--- EXCERPTED DATA ---

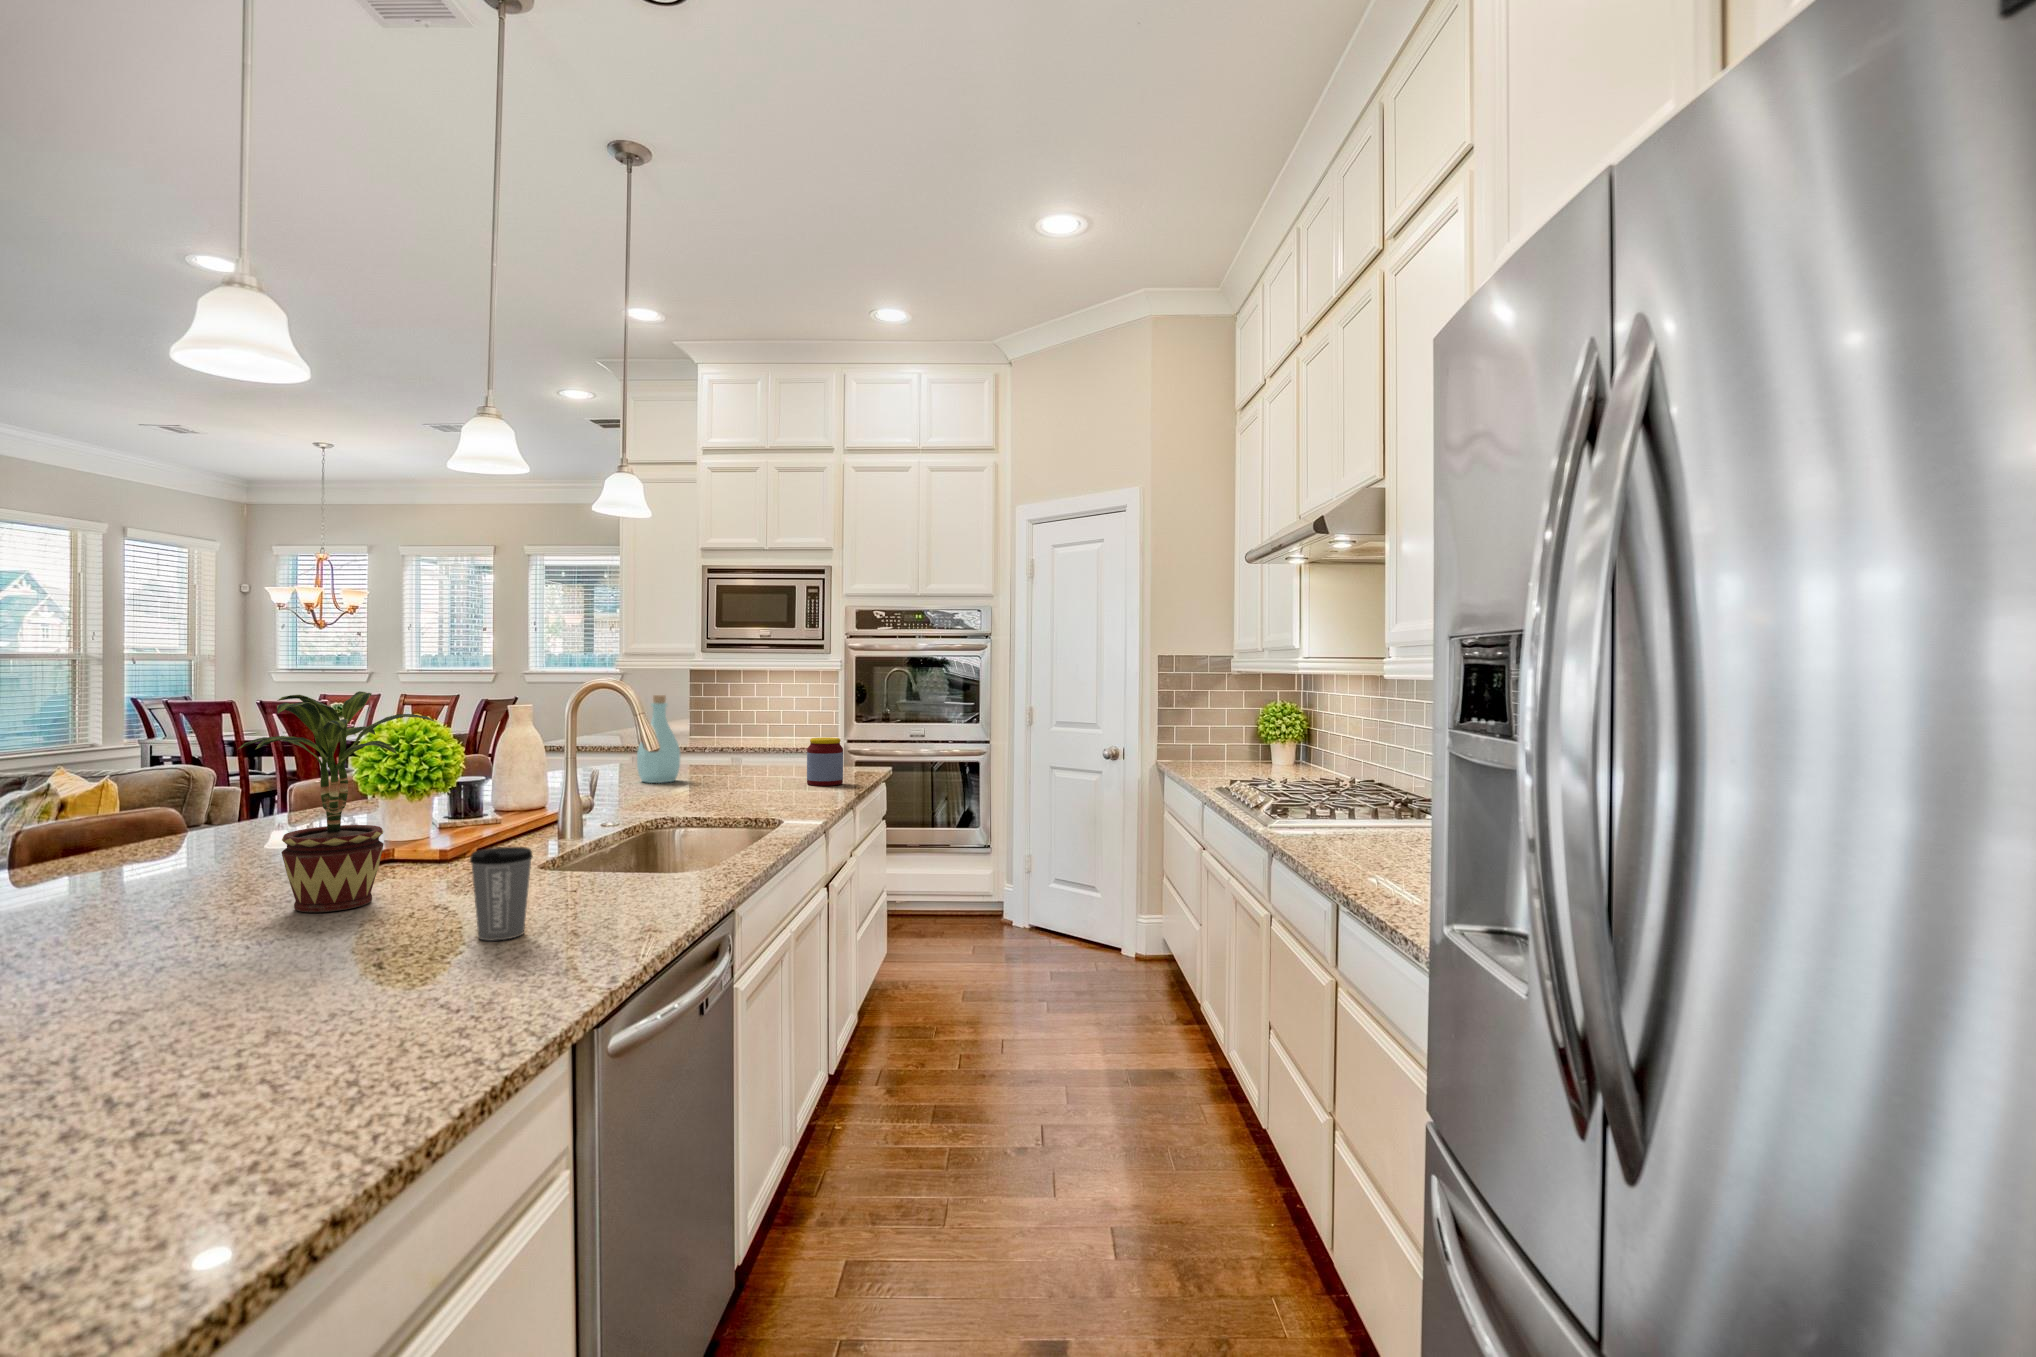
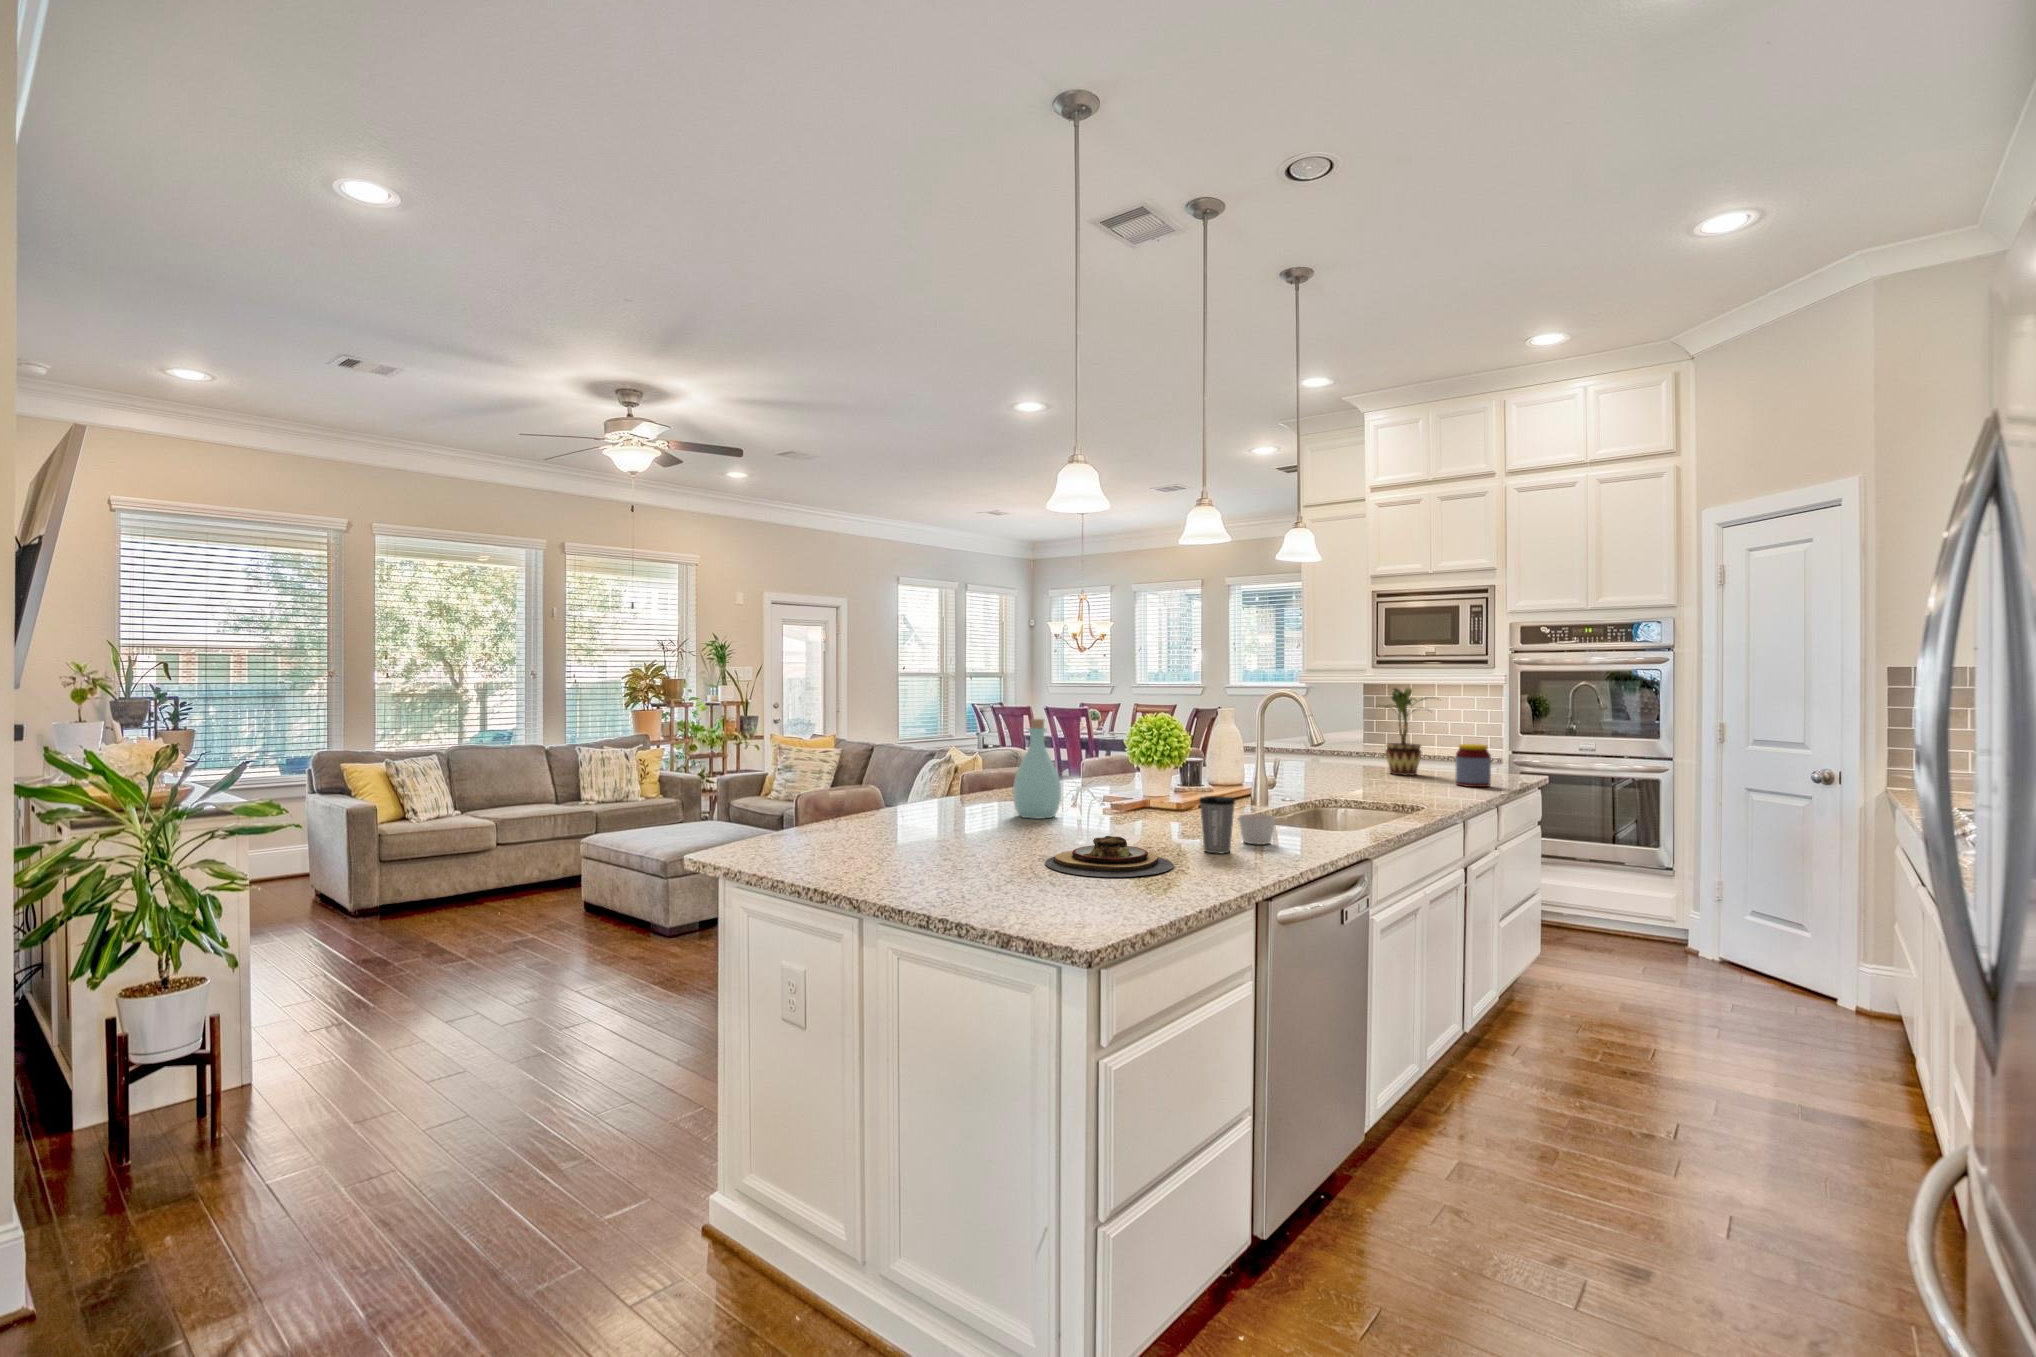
potted plant: present [239,691,435,913] -> present [1382,688,1439,776]
bottle: present [637,695,680,783] -> present [1013,719,1061,819]
candle: none [539,863,598,911] -> present [1239,814,1276,844]
plate: none [121,949,417,1046] -> present [1045,836,1174,877]

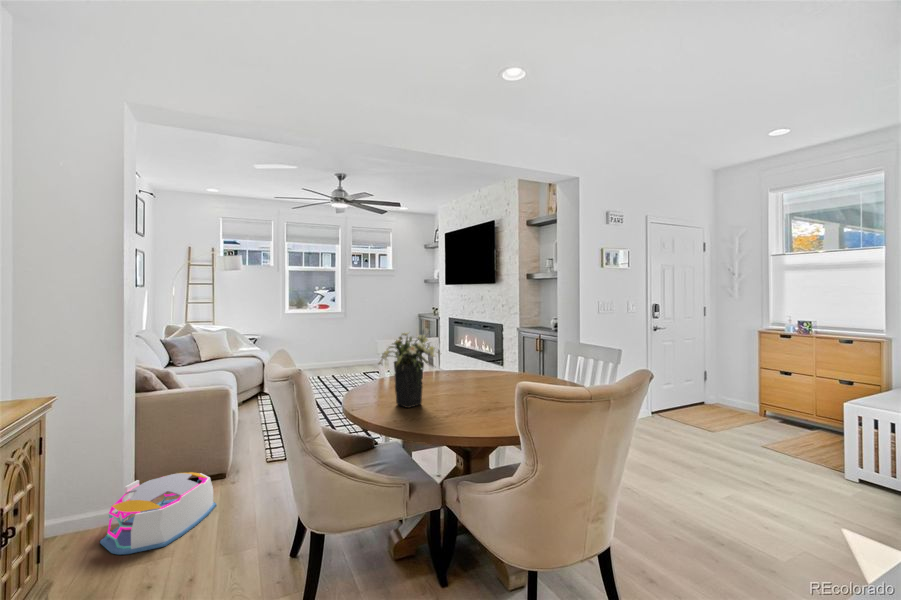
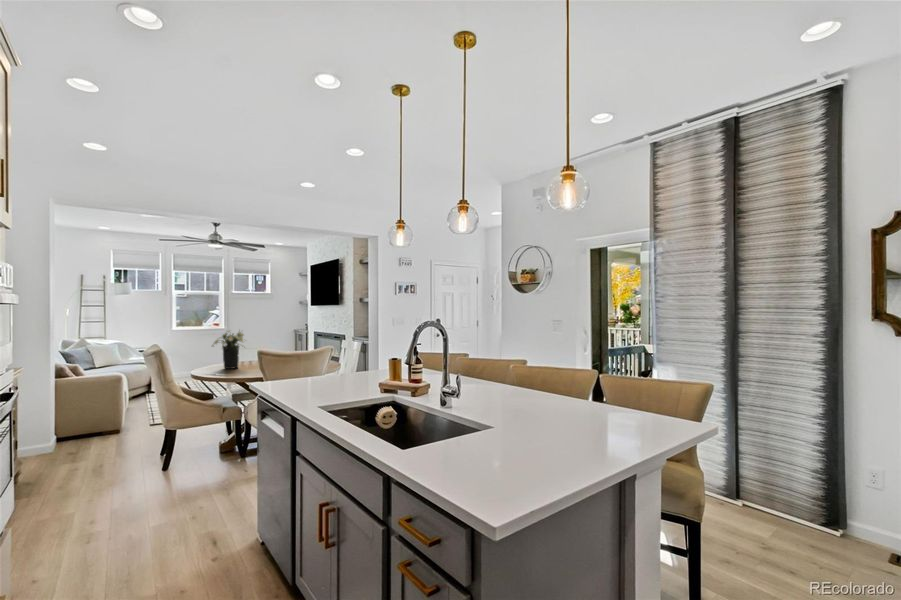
storage bin: present [100,472,216,555] -> none [39,423,114,461]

---

— DIRECTIVE —
Word for word, write out the whole listing, keeping none of the pictures.

— COMPLETED EXERCISE —
potted plant: present [239,691,435,913] -> present [1382,688,1439,776]
bottle: present [637,695,680,783] -> present [1013,719,1061,819]
candle: none [539,863,598,911] -> present [1239,814,1276,844]
plate: none [121,949,417,1046] -> present [1045,836,1174,877]

storage bin: present [100,472,216,555] -> none [39,423,114,461]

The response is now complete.